REQUIREMENT
How many lines of the material below contain the string "evidence"? Answer with the number and nothing else.

(SUPPLIED INFORMATION)

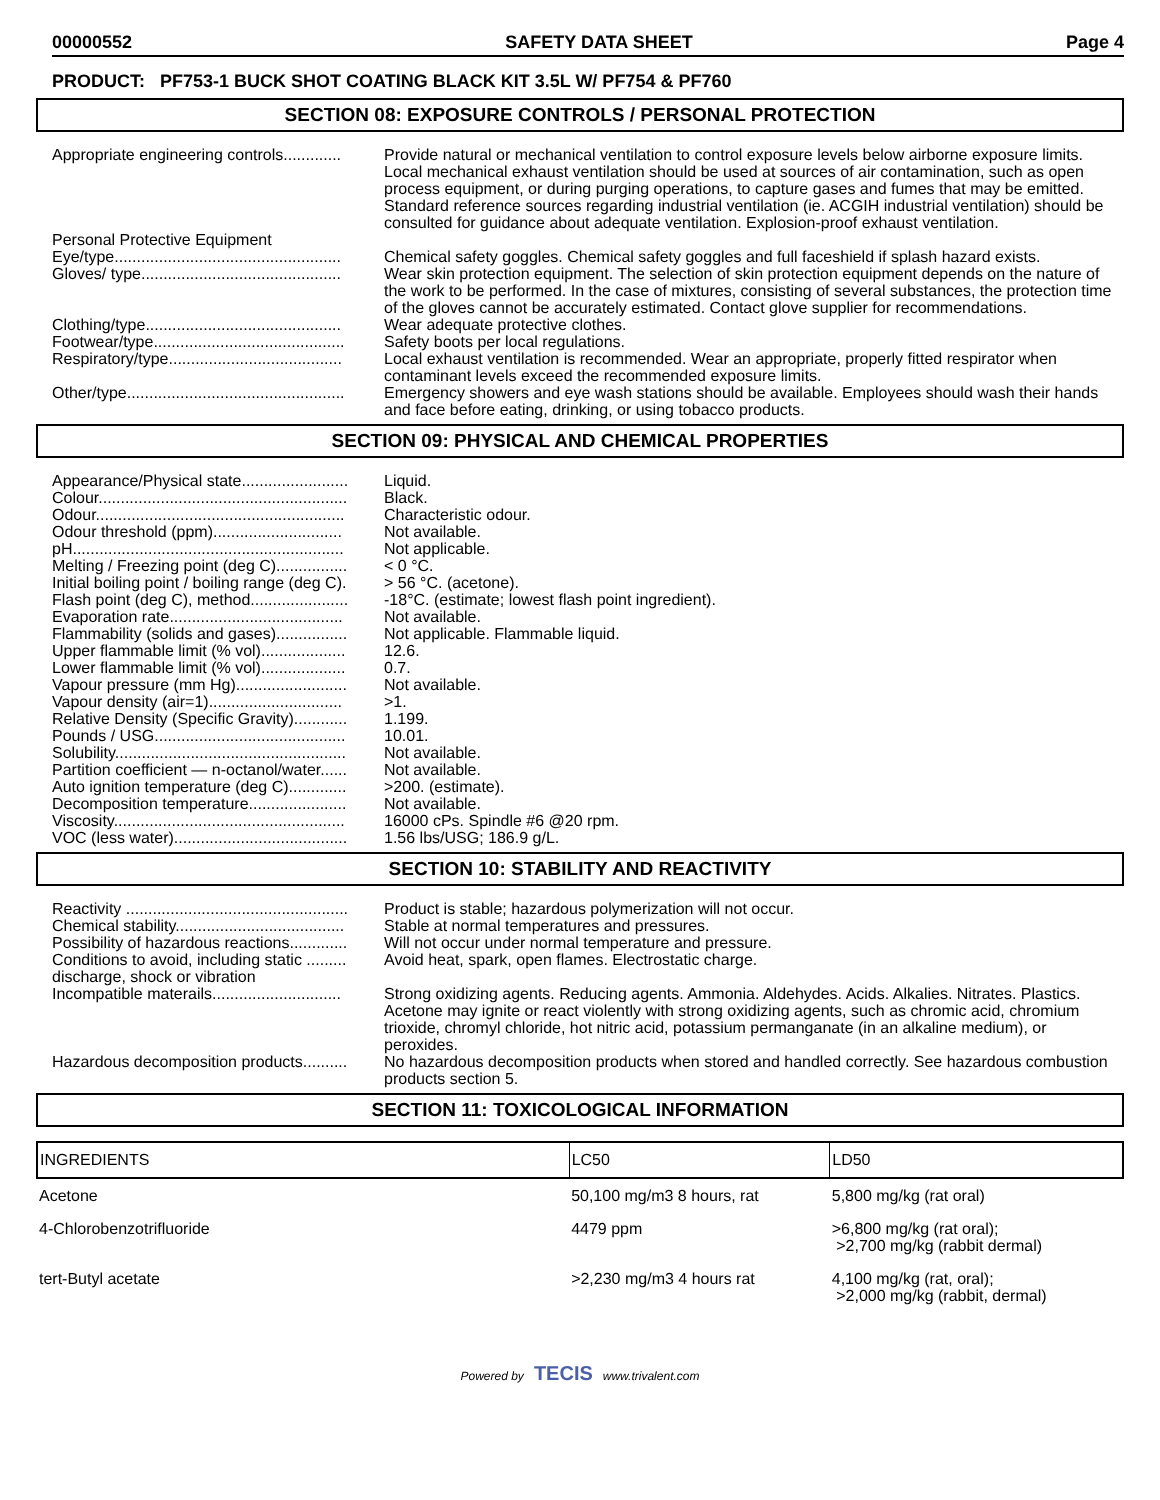00000552 SAFETY DATA SHEET Page 4
PRODUCT: PF753-1 BUCK SHOT COATING BLACK KIT 3.5L W/ PF754 & PF760
SECTION 08: EXPOSURE CONTROLS / PERSONAL PROTECTION
Appropriate engineering controls.............
Provide natural or mechanical ventilation to control exposure levels below airborne exposure limits. Local mechanical exhaust ventilation should be used at sources of air contamination, such as open process equipment, or during purging operations, to capture gases and fumes that may be emitted. Standard reference sources regarding industrial ventilation (ie. ACGIH industrial ventilation) should be consulted for guidance about adequate ventilation. Explosion-proof exhaust ventilation.
Personal Protective Equipment
Eye/type...................................................
Chemical safety goggles. Chemical safety goggles and full faceshield if splash hazard exists.
Gloves/ type.............................................
Wear skin protection equipment. The selection of skin protection equipment depends on the nature of the work to be performed. In the case of mixtures, consisting of several substances, the protection time of the gloves cannot be accurately estimated. Contact glove supplier for recommendations.
Clothing/type............................................
Wear adequate protective clothes.
Footwear/type...........................................
Safety boots per local regulations.
Respiratory/type.......................................
Local exhaust ventilation is recommended. Wear an appropriate, properly fitted respirator when contaminant levels exceed the recommended exposure limits.
Other/type.................................................
Emergency showers and eye wash stations should be available. Employees should wash their hands and face before eating, drinking, or using tobacco products.
SECTION 09: PHYSICAL AND CHEMICAL PROPERTIES
Appearance/Physical state........................
Liquid.
Colour........................................................
Black.
Odour........................................................
Characteristic odour.
Odour threshold (ppm).............................
Not available.
pH.............................................................
Not applicable.
Melting / Freezing point (deg C)................
< 0 °C.
Initial boiling point / boiling range (deg C).
> 56 °C. (acetone).
Flash point (deg C), method......................
-18°C. (estimate; lowest flash point ingredient).
Evaporation rate.......................................
Not available.
Flammability (solids and gases)................
Not applicable. Flammable liquid.
Upper flammable limit (% vol)...................
12.6.
Lower flammable limit (% vol)...................
0.7.
Vapour pressure (mm Hg).........................
Not available.
Vapour density (air=1)..............................
>1.
Relative Density (Specific Gravity)............
1.199.
Pounds / USG...........................................
10.01.
Solubility....................................................
Not available.
Partition coefficient — n-octanol/water......
Not available.
Auto ignition temperature (deg C).............
>200. (estimate).
Decomposition temperature......................
Not available.
Viscosity....................................................
16000 cPs. Spindle #6 @20 rpm.
VOC (less water).......................................
1.56 lbs/USG; 186.9 g/L.
SECTION 10: STABILITY AND REACTIVITY
Reactivity ..................................................
Product is stable; hazardous polymerization will not occur.
Chemical stability......................................
Stable at normal temperatures and pressures.
Possibility of hazardous reactions.............
Will not occur under normal temperature and pressure.
Conditions to avoid, including static .........
discharge, shock or vibration
Avoid heat, spark, open flames. Electrostatic charge.
Incompatible materails.............................
Strong oxidizing agents. Reducing agents. Ammonia. Aldehydes. Acids. Alkalies. Nitrates. Plastics. Acetone may ignite or react violently with strong oxidizing agents, such as chromic acid, chromium trioxide, chromyl chloride, hot nitric acid, potassium permanganate (in an alkaline medium), or peroxides.
Hazardous decomposition products..........
No hazardous decomposition products when stored and handled correctly. See hazardous combustion products section 5.
SECTION 11: TOXICOLOGICAL INFORMATION
| INGREDIENTS | LC50 | LD50 |
| --- | --- | --- |
| Acetone | 50,100 mg/m3 8 hours, rat | 5,800 mg/kg (rat oral) |
| 4-Chlorobenzotrifluoride | 4479 ppm | >6,800 mg/kg (rat oral); >2,700 mg/kg (rabbit dermal) |
| tert-Butyl acetate | >2,230 mg/m3 4 hours rat | 4,100 mg/kg (rat, oral); >2,000 mg/kg (rabbit, dermal) |
Powered by TECIS www.trivalent.com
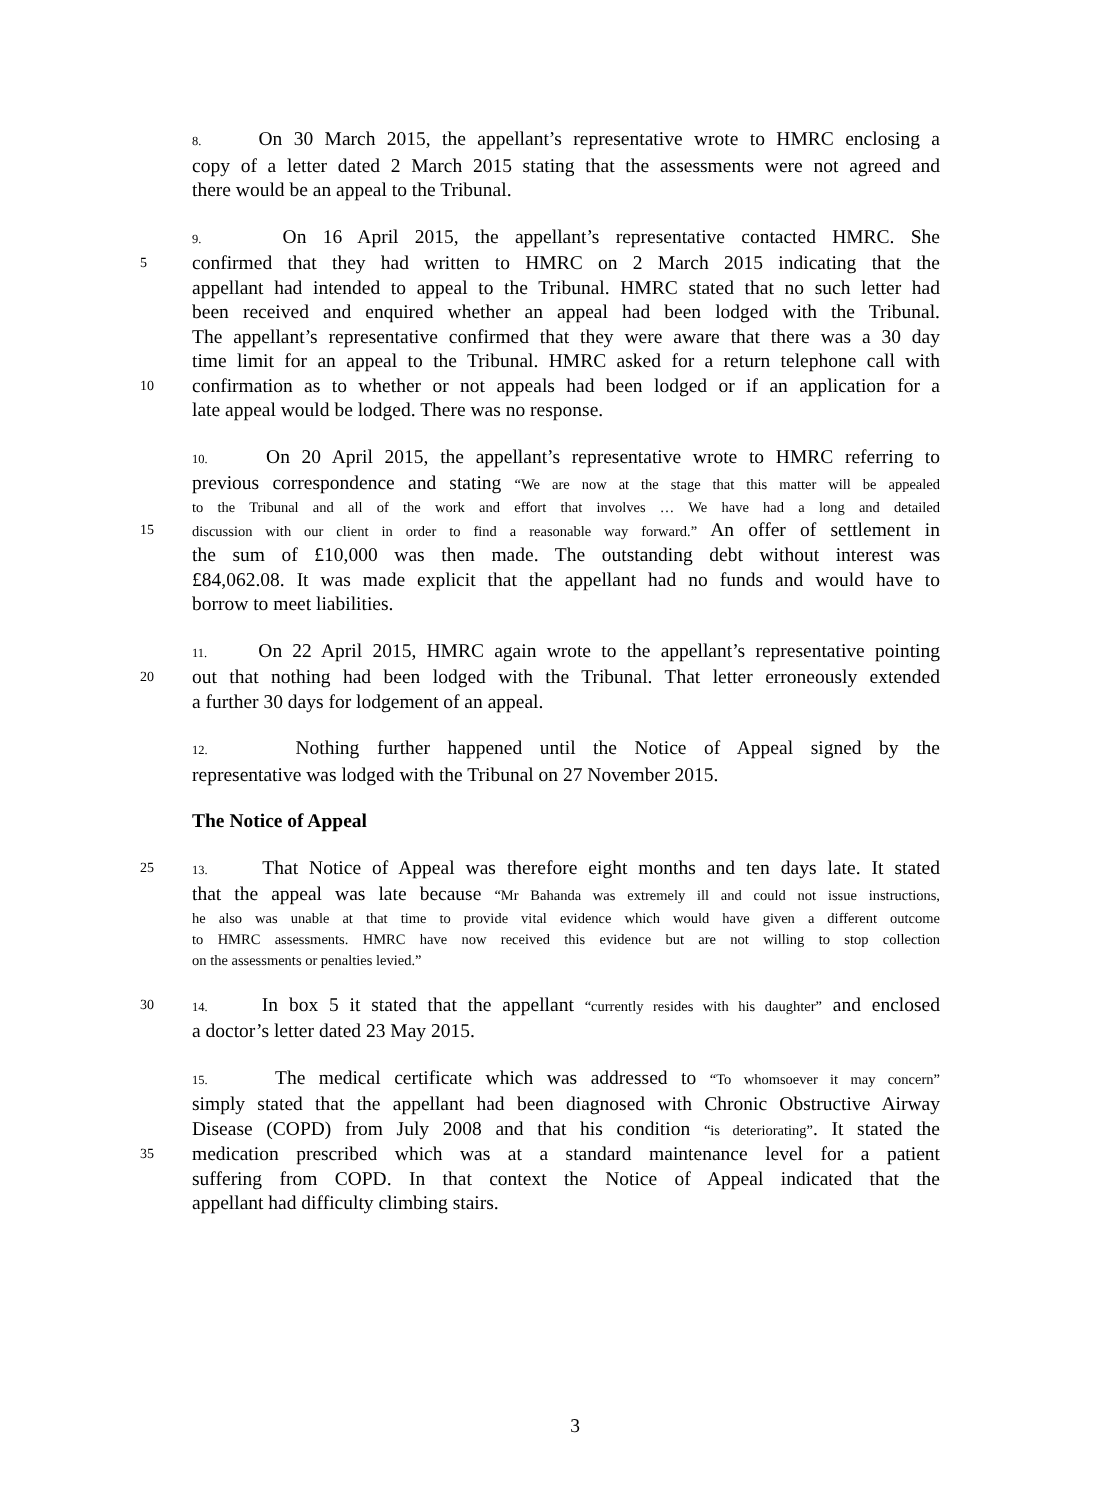8. On 30 March 2015, the appellant’s representative wrote to HMRC enclosing a
copy of a letter dated 2 March 2015 stating that the assessments were not agreed and
there would be an appeal to the Tribunal.
9. On 16 April 2015, the appellant’s representative contacted HMRC. She
5 confirmed that they had written to HMRC on 2 March 2015 indicating that the
appellant had intended to appeal to the Tribunal. HMRC stated that no such letter had
been received and enquired whether an appeal had been lodged with the Tribunal.
The appellant’s representative confirmed that they were aware that there was a 30 day
time limit for an appeal to the Tribunal. HMRC asked for a return telephone call with
10 confirmation as to whether or not appeals had been lodged or if an application for a
late appeal would be lodged. There was no response.
10. On 20 April 2015, the appellant’s representative wrote to HMRC referring to
previous correspondence and stating “We are now at the stage that this matter will be appealed
to the Tribunal and all of the work and effort that involves … We have had a long and detailed
15 discussion with our client in order to find a reasonable way forward.” An offer of settlement in
the sum of £10,000 was then made. The outstanding debt without interest was
£84,062.08. It was made explicit that the appellant had no funds and would have to
borrow to meet liabilities.
11. On 22 April 2015, HMRC again wrote to the appellant’s representative pointing
20 out that nothing had been lodged with the Tribunal. That letter erroneously extended
a further 30 days for lodgement of an appeal.
12. Nothing further happened until the Notice of Appeal signed by the
representative was lodged with the Tribunal on 27 November 2015.
The Notice of Appeal
25 13. That Notice of Appeal was therefore eight months and ten days late. It stated
that the appeal was late because “Mr Bahanda was extremely ill and could not issue instructions,
he also was unable at that time to provide vital evidence which would have given a different outcome
to HMRC assessments. HMRC have now received this evidence but are not willing to stop collection
on the assessments or penalties levied.”
30 14. In box 5 it stated that the appellant “currently resides with his daughter” and enclosed
a doctor’s letter dated 23 May 2015.
15. The medical certificate which was addressed to “To whomsoever it may concern”
simply stated that the appellant had been diagnosed with Chronic Obstructive Airway
Disease (COPD) from July 2008 and that his condition “is deteriorating”. It stated the
35 medication prescribed which was at a standard maintenance level for a patient
suffering from COPD. In that context the Notice of Appeal indicated that the
appellant had difficulty climbing stairs.
3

(End SUPPLIED INFORMATION)

RESULT OF THIS TASK
2